The extender’s technical name is the Tajiguas ReSource Recovery Project, which actually will be a $130-million-plus recycling facility that has been on the drawing boards for a decade, and in construction for the past six months. When fully operational, the facility will divert 60 percent of the waste that would have been buried at the adjacent landfill, bringing the overall diversion rate to about 85 percent.
The project also will reduce the greenhouse-gas emissions by an amount equal to the exhaust emissions of 28,000-plus vehicles a year and trash conversion will generate enough electric energy to power about 2,000 homes.
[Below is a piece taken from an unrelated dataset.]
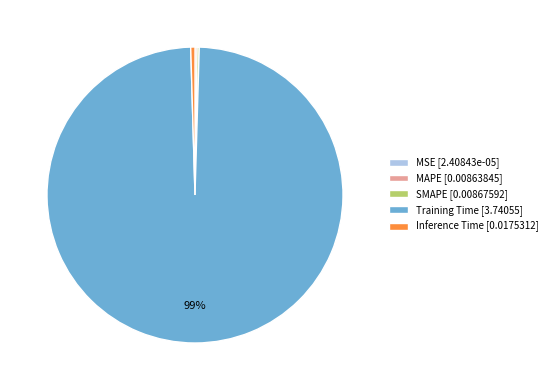

Is there a majority slice in this chart?

Yes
In other words, welcome to the county’s energy future, which should have started soon after the decision to launch the project a decade ago. On the other hand, elected officials aren’t widely known for moving much faster than a snail’s pace.
So, where do we sign up? Folks living in and creating trash in the far North County won’t be in on this foray into the future. Santa Maria’s solid waste goes to the local Regional Landfill. The stuff that will be transported to the new Tajiguas site is mostly from South County, and the Santa Ynez and Cuyama valleys.
But the Tajiguas project definitely is a step into a future that we will all be taking, eventually, because simply burying solid waste will only work until the burying sites are turned into ski slopes.
The Tajiguas project comes at at interesting time with regard to the international nature of recycling. The ongoing trade war between the Trump administration and America’s top trading partner, China, focuses more attention on China’s recent decision to stop buying America’s trash, in large part because the trash we generate is too contaminated with organic materials.
Local officials believe the Tajiguas project will solve that problem through state-of-the-art sorting processes using infrared scanning technology. But even the bio-materials will be used in a composting facility at Tajiguas that produces biogas, which will be used to generate the aforementioned 5 megawatts of electric power.
All that, in addition to extending the lifespan of the Tajiguas Landfill from an estimated eight more years, to possibly 20 years. That alone kicks the can down the road for policy makers to find a secondary solid waste disposal site.
If our leaders do what they’re elected to do, within that 20-year time frame they should be able to reach some decisions on moving the waste problem from filling holes in the ground, to generating recycled products and electric power, while simultaneously cleaning the air we breathe. We just don’t see how that’s not a win/win/win situation.
As horizons close in on finite energy resources, we all need to start thinking outside traditional boundaries, and about shaping a future in which only a tiny fraction of what we once considered throw-away trash is buried on increasingly more valuable land, and is instead used to benefit mankind.